Il est donc important de préciser que l’objectif principal de ce projet est de contribuer d’une manière efficace à la consolidation des initiatives déjà entreprises dans le cadre de l’acceptation communautaire de jeunes filles anciennement associées aux groupes armés à travers la production, la transformation et la commercialisation de produits agricoles dans le but de renforcer leurs capacités de gestion au sein de la coopérative agricole et de contribuer à leur autonomisation financière à long terme. En parallèle de ce partenariat, ASODH soutient également des initiatives individuelles associées au domaine de l’éducation formelle. Cinq jeunes filles bénéficient d’une aide financière destinées à couvrir les frais de scolarité annuels pour 5 jeunes filles.
Les activités de protection et d’autonomisation financière facilitent l’intégration de ces jeunes filles au sein de la communauté afin d’éviter toute forme de rejet et de stigmatisation. L’appui d’ASODH constitue un facteur de motivation pour ces jeunes filles dont l’action s’inscrit dans la continuité des actions menées par le RECOPE de KATOGOTA.

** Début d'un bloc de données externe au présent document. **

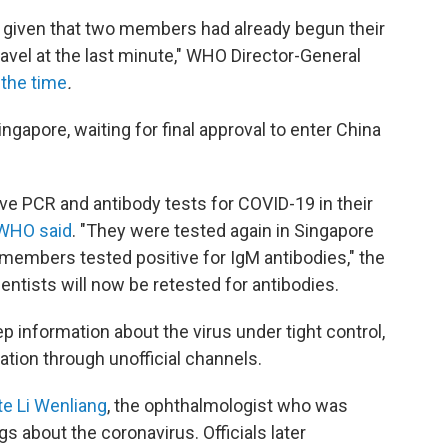
s given that two members had already begun their
ravel at the last minute," WHO Director-General
 the time
.
ngapore, waiting for final approval to enter China
ve PCR and antibody tests for COVID-19 in their
WHO said
. "They were tested again in Singapore
 members tested positive for IgM antibodies," the
entists will now be retested for antibodies.
p information about the virus under tight control,
ation through unofficial channels.
te Li Wenliang
, the ophthalmologist who was
s about the coronavirus. Officials later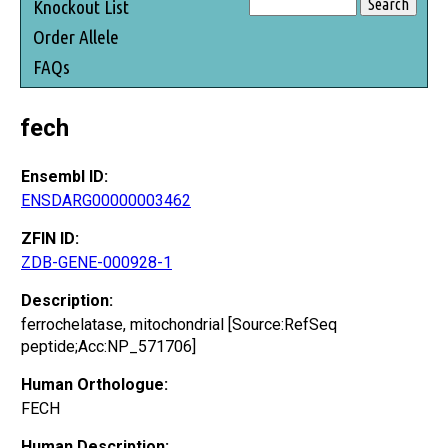
Knockout List
Order Allele
FAQs
fech
Ensembl ID:
ENSDARG00000003462
ZFIN ID:
ZDB-GENE-000928-1
Description:
ferrochelatase, mitochondrial [Source:RefSeq
peptide;Acc:NP_571706]
Human Orthologue:
FECH
Human Description:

Les réseaux communautaires participant également au fonctionnement de la coopérative agricole fournissent, quant à eux, des opportunités pour assurer un soutien psychosocial étroit concernant la réintégration des bénéficiaires.
Suite aux différentes séances de plaidoyer, la coopérative comptait au départ 30 bénéficiaires lors de l’élaboration du projet. Aujourd’hui nous comptons 45 membres, car depuis le lancement du projet, 15 nouvelles filles ont réussi à quitter des groupes armés pour être accueillies et intégrées au sein de la coopérative.
Les bonnes pratiques documentées au niveau local participent à la stratégie de sensibilisation et de plaidoyer afin de faciliter la sortie des jeunes filles associées aux groupes armés.
Simon Kangeta, Directeur exécutif AJEDI-Ka / Uvira / RDC
Membre de l’alliance pour la Protection de l’Enfant dans l’action humanitiare, Point focal du Groupe d’action national pour promouvoir l’acceptation communautaire des jeunes filles associées aux groupes armés, Chercheur indépendant.
[i] Désarmement, Démobilisation et Réinsertion, dans le cadre des enfants affectés par le conflit armé.
[ii] Child Soldiers International, Guide pratique pour promouvoir l’acceptation communautaire des jeunes filles associées aux groupes armés en République Démocratique du Congo, page 6.
[iii] Il est important de signaler que les projets pilotes ont été élaborés sur la base des témoignages des jeunes filles ayant participé à l’enquête menée par l’équipe de CSI en collaboration avec AJEDI–Ka à l’Est de la RDC, spécialement dans les villages de Katogota, Lupango, Sange (Territoire d’Uvira) et à Kabondozi (Territoire de Fizi). Au cours du mois d’avril 2019, AJEDI-Ka est intervenue à Minembwe dans le cadre des actions du Groupe de plaidoyer pour l’acceptation communautaire des jeunes filles associées aux groupes armés mais également dans le cadre de la continuité des activités de réintégration communautaire des filles de Minembwe.
[iv] Child Soldiers International, rapport intitule « Ce que disent les filles », Améliorer les pratiques de démobilisation et de réintégration des jeunes filles associées aux forces et groupes armés en RD CONGO, page 18.